La villa du Bel-Air apparaît divisée en dix-neuf parcelles entièrement loties en alignement, laissant en arrière des zones de jardins, la rive boulevard Soult étant encore largement dépourvue d’immeubles.
La construction des maisons de la villa du Bel-Air s’est donc faite dans l’intervalle 1850-1890, sous le Second Empire, à l’époque où Haussmann entreprenait les travaux d’embellissement de Paris, proche de l’annexion de 1860 (rattachement de l’ouest de Saint-Mandé à Paris). À noter que cette première génération de maisons a été construite avant l’apparition de l’eau courante, de l’assainissement et a fortiori de l’électricité.

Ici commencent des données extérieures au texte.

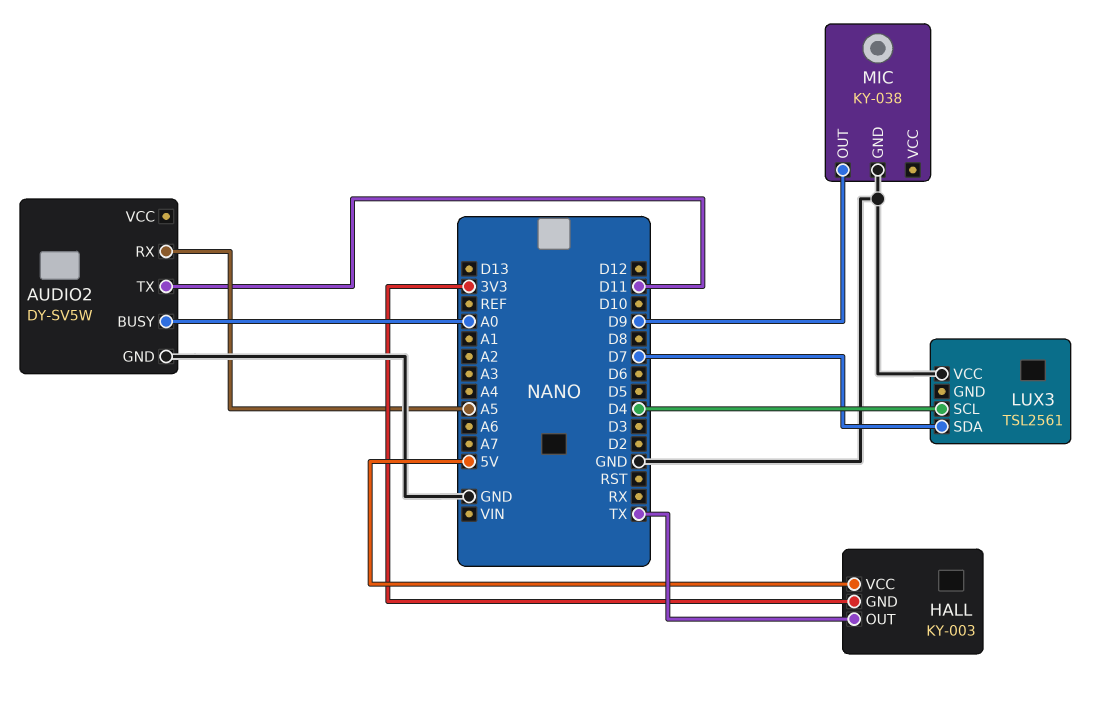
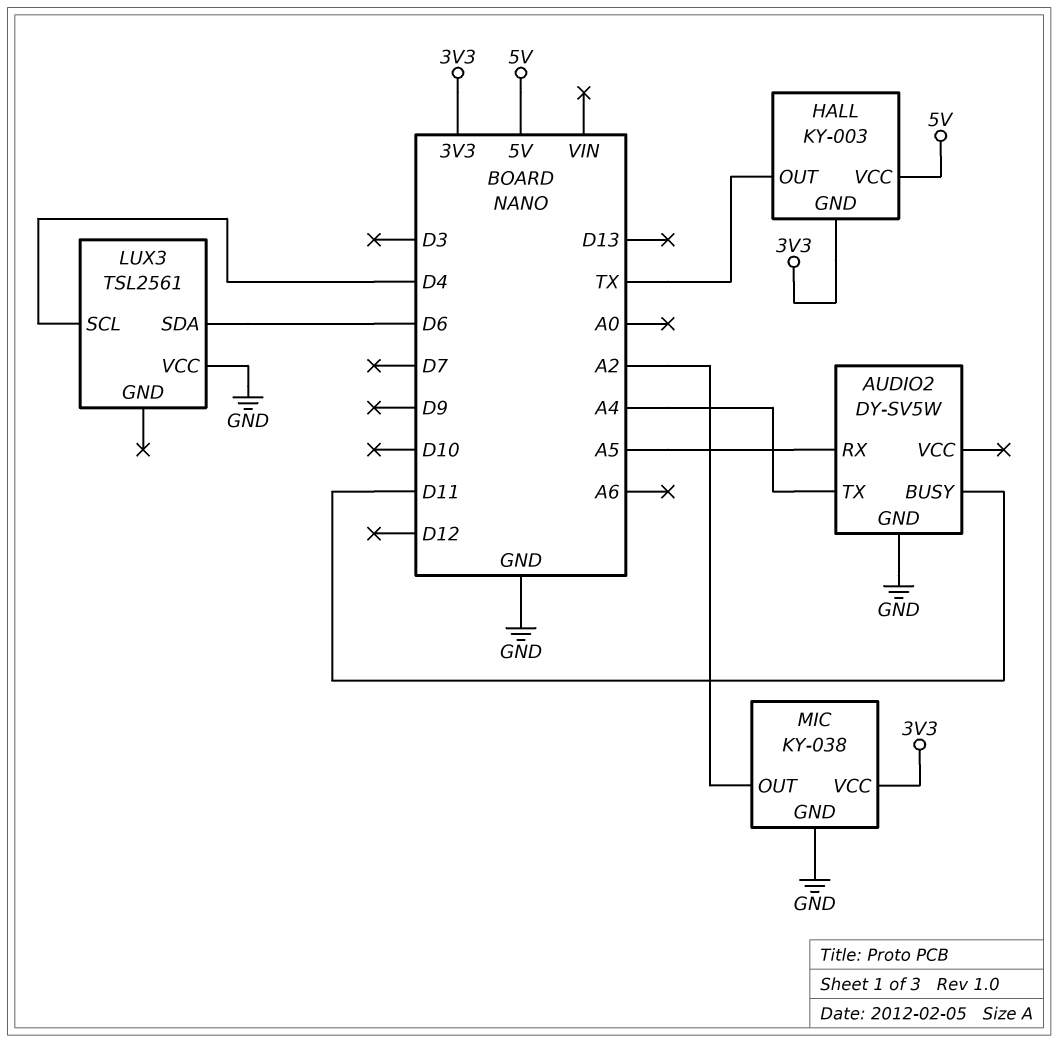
AUDIO2 pin BUSY: A0 -> D11
AUDIO2 pin TX: D11 -> A4
LUX3 pin SDA: D7 -> D6
MIC pin OUT: D9 -> A2
MIC pin VCC: none -> 3V3

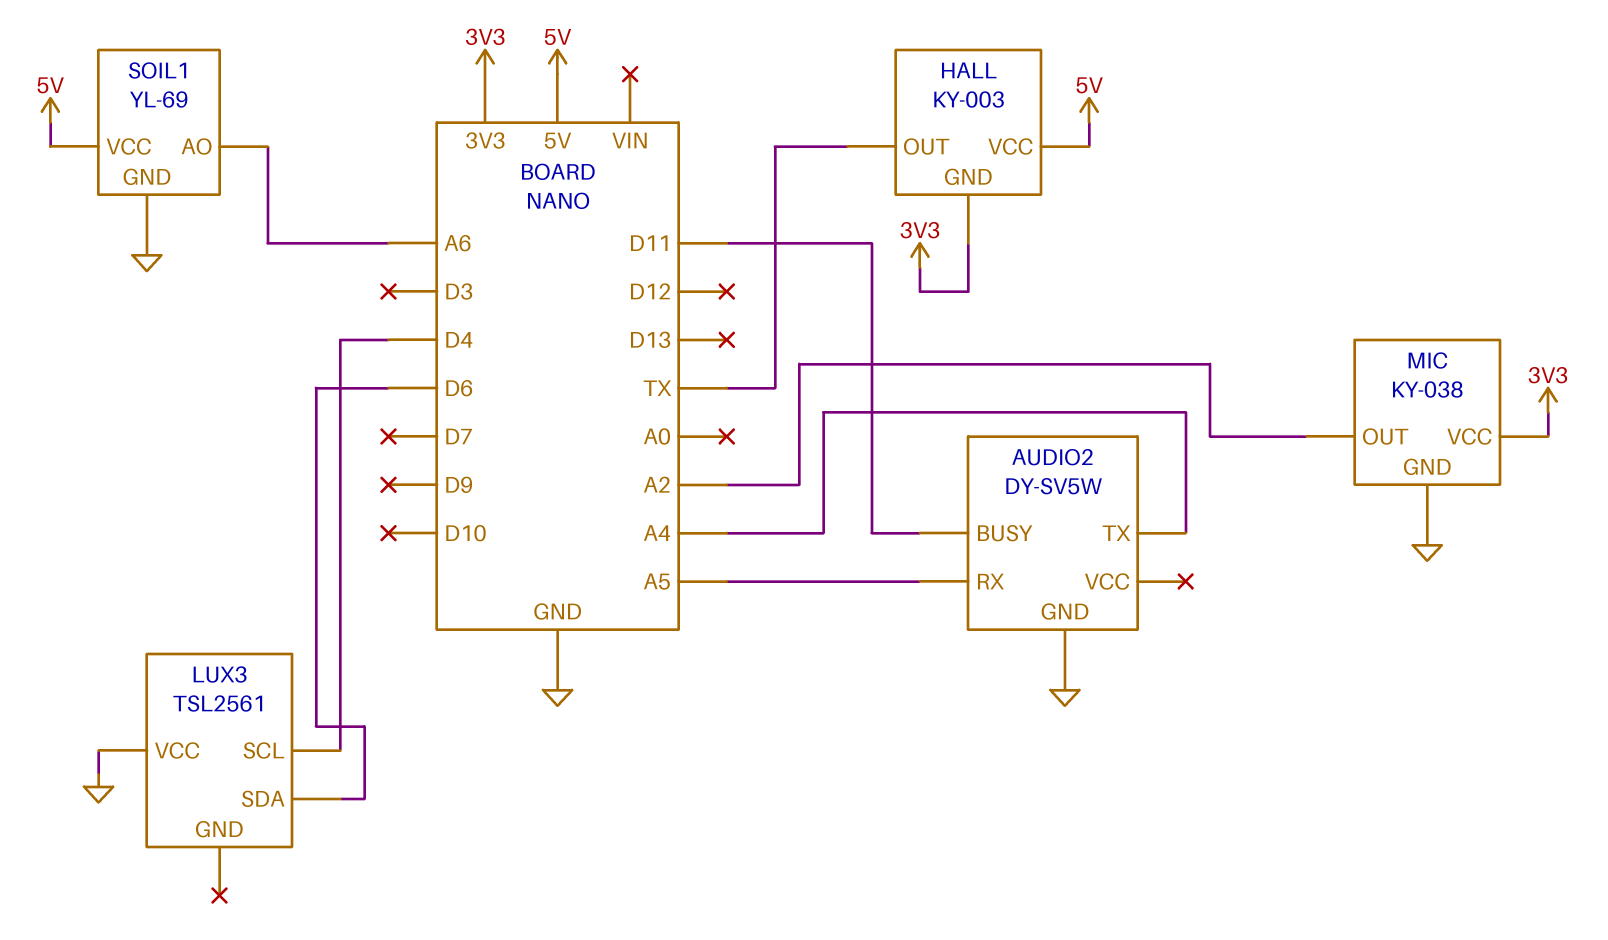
SOIL1: none -> YL-69
SOIL1 pin AO: none -> A6
SOIL1 pin GND: none -> GND
SOIL1 pin VCC: none -> 5V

Il est intéressant de comparer ce plan de 1890 avec l’actuelle vue aérienne de ce secteur, les petites constructions d’origine ont laissé place à des constructions plus denses, présentant des hauteurs de faîtage différentes, avec des immeubles enclavés et un alignement boulevard Soult entièrement construit.
Le site de l’Apur (Atelier parisien d’urbanisme) donne des dates différentes avec une construction s’étendant majoritairement sur l’intervalle 1851-1914, avec trois ilots datés du milieu du XXe siècle. (On peut consulter ici l’histoire du bâti Parisien, une cartographie des périodes de construction du bâti Parisien et des monuments historiques de la capitale).

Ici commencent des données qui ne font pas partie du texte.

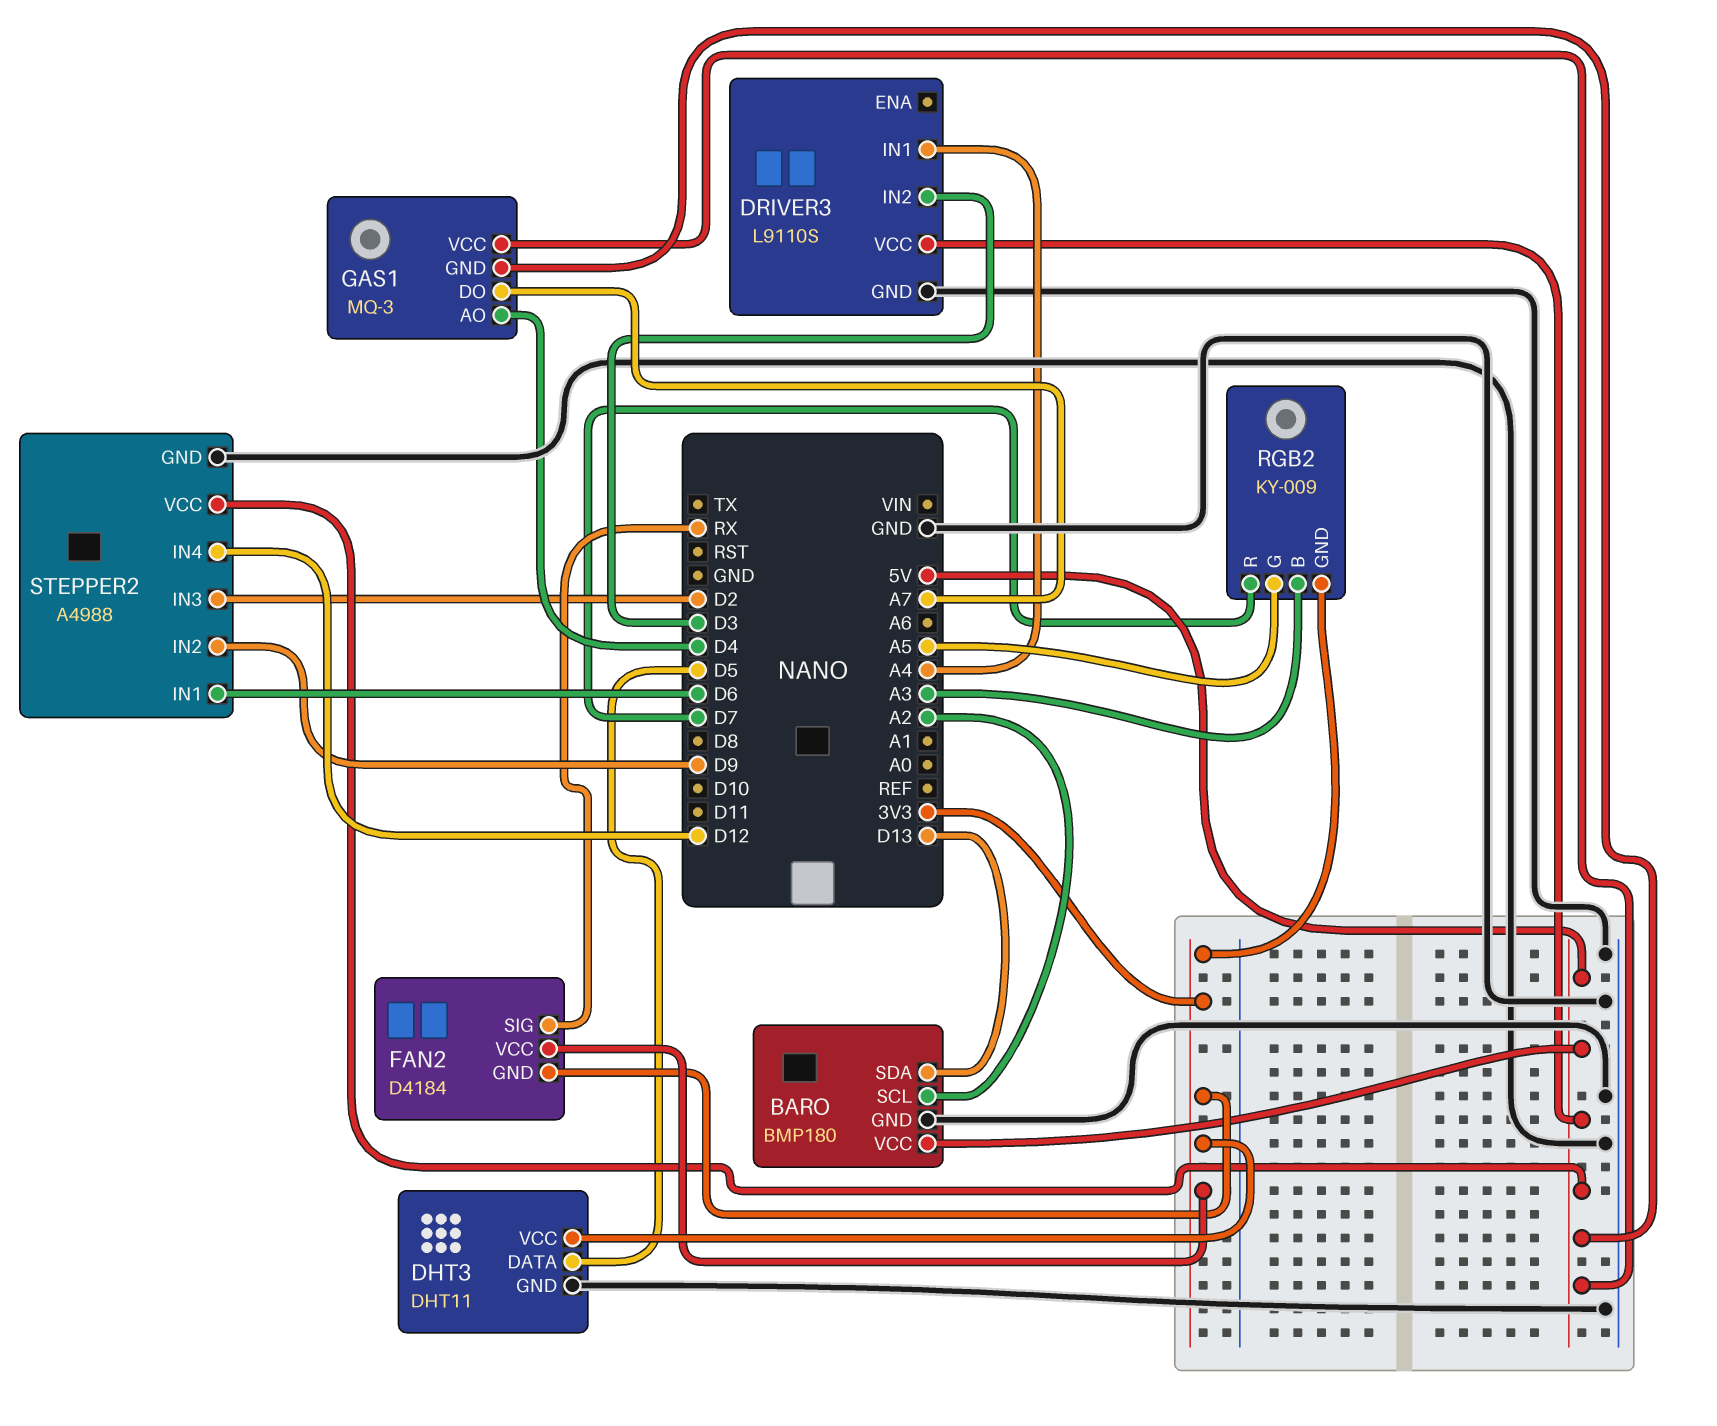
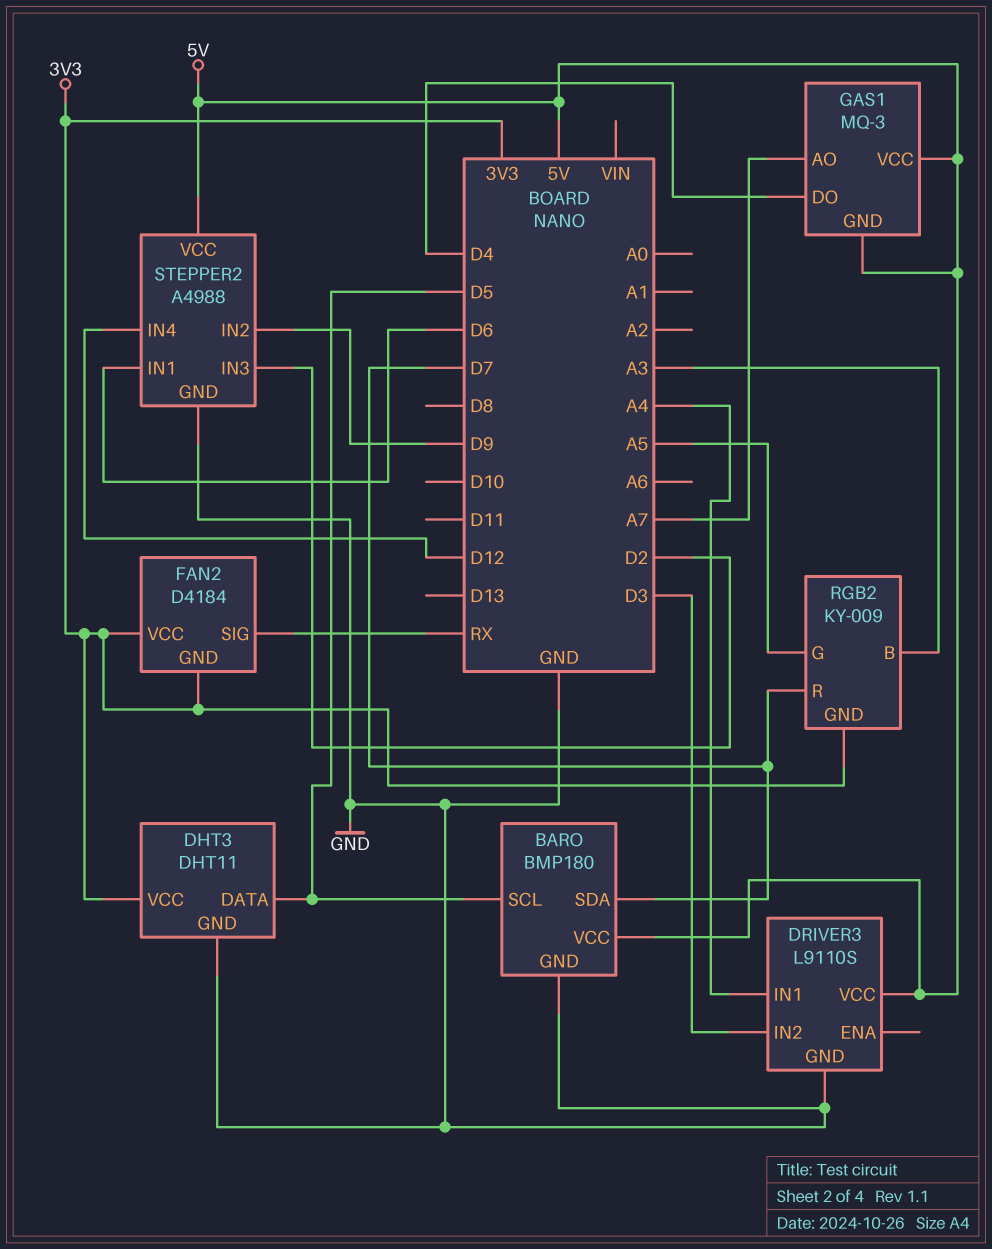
BARO pin SCL: A2 -> D5
BARO pin SDA: D13 -> D7
GAS1 pin AO: D4 -> A7
GAS1 pin DO: A7 -> D4

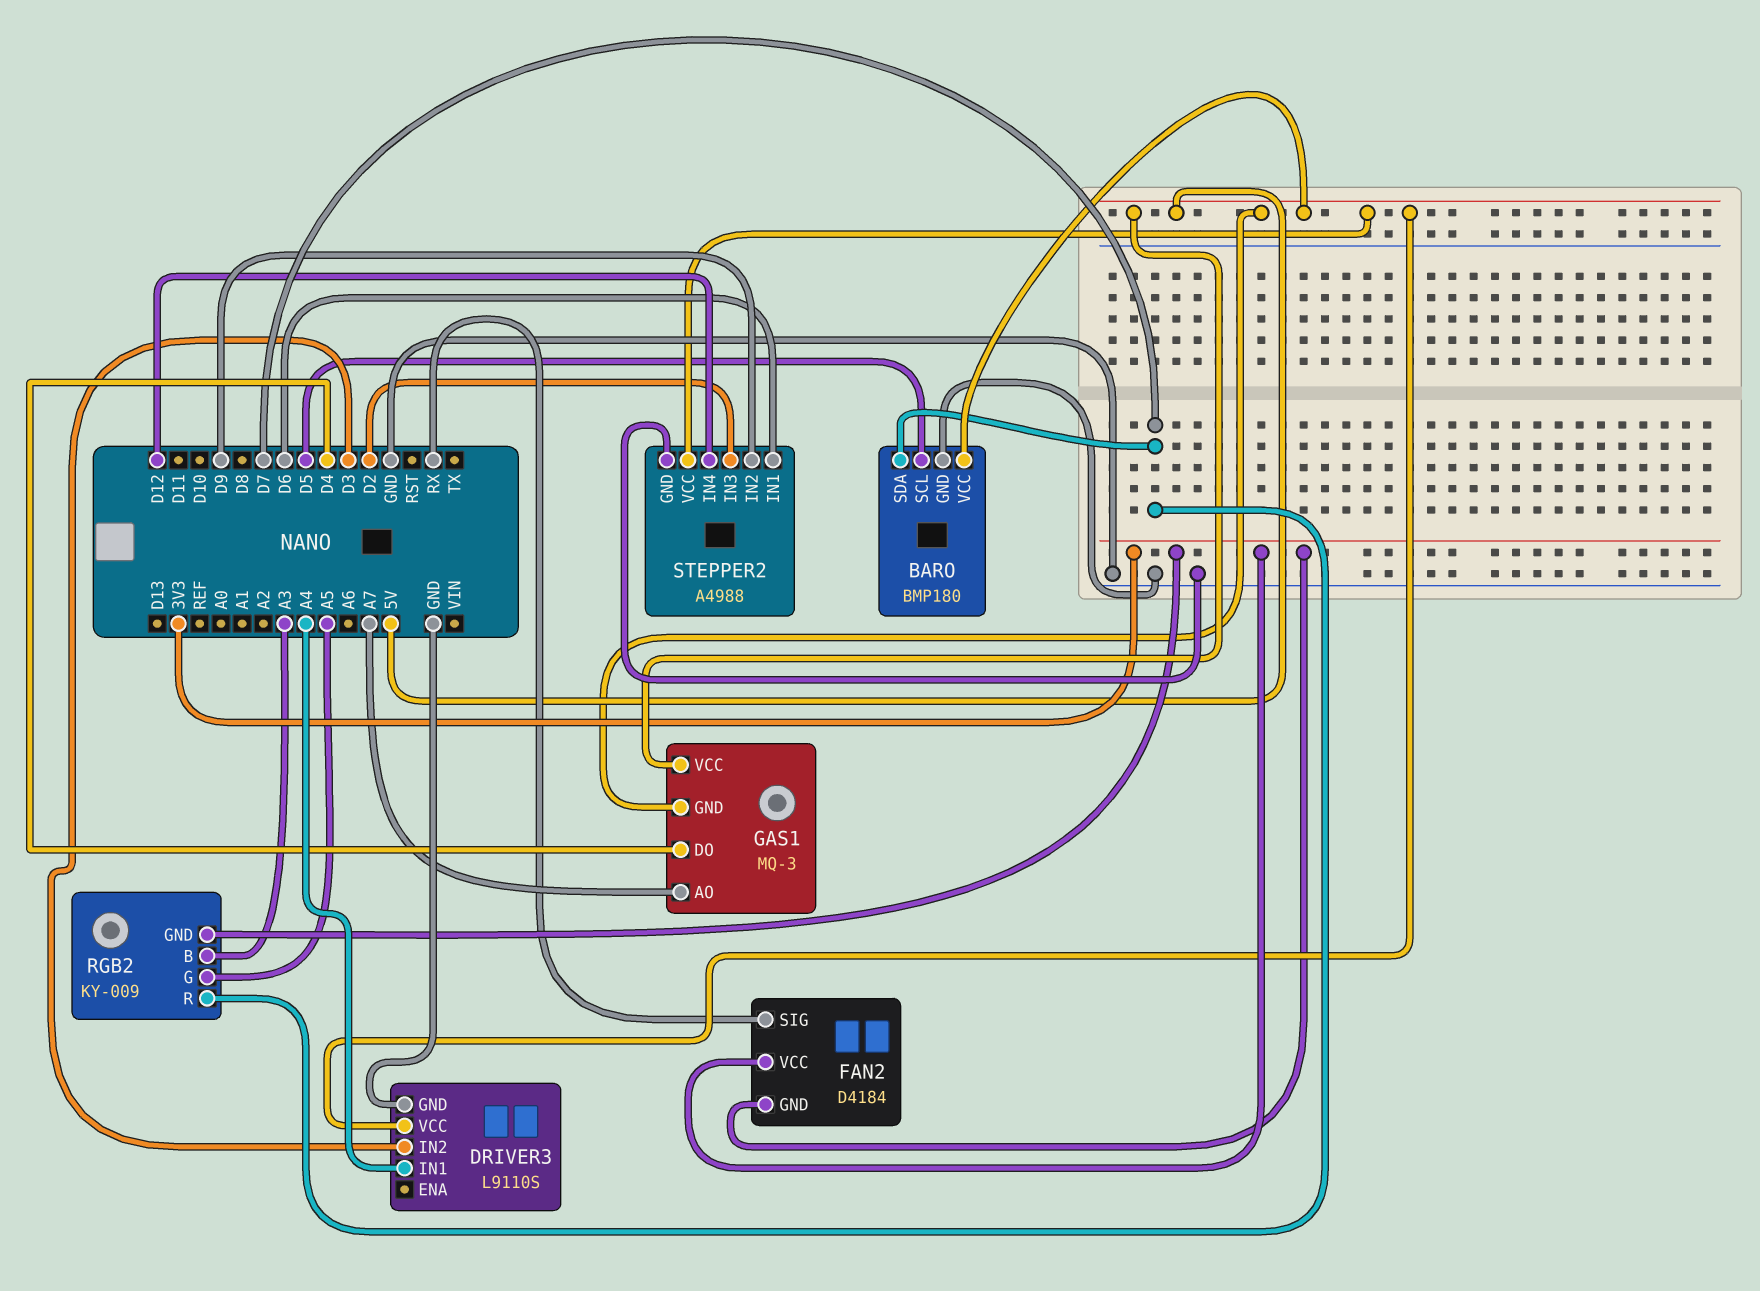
DHT3: DHT11 -> none
DHT3 pin DATA: D5 -> none
DHT3 pin GND: GND -> none
DHT3 pin VCC: 3V3 -> none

De nos jours la villa du Bel-Air présente globalement, deux types de construction, celles de la fin du XIXe siècle, sur cave, avec emmarchement et perron pour accéder à un rez-de-chaussée surélevé d’environ un mètre par rapport à la voie, des maisons limitées à deux-trois niveaux. Et des constructions du XXe siècle, avec parfois garage en sous-sol, rez-de-chaussée accessible de plain-pied, et ce sur huit à dix étages. Il n’est pas impossible que les maisons qui apparaissent comme anciennes, appartiennent à une deuxième génération de construction, l’ouvrage primitif daté de 1860 ayant été démoli vers 1890-1900 pour une meilleure utilisation des surfaces, des hauteurs, et pour l’intégration du confort (assainissement, électricité…). Une connaissance des actes notariés permettrait de se faire une idée de l’évolution de ces lots. La présence d’un numéro bis laisse entendre un remodelage au fil du temps du parcellaire.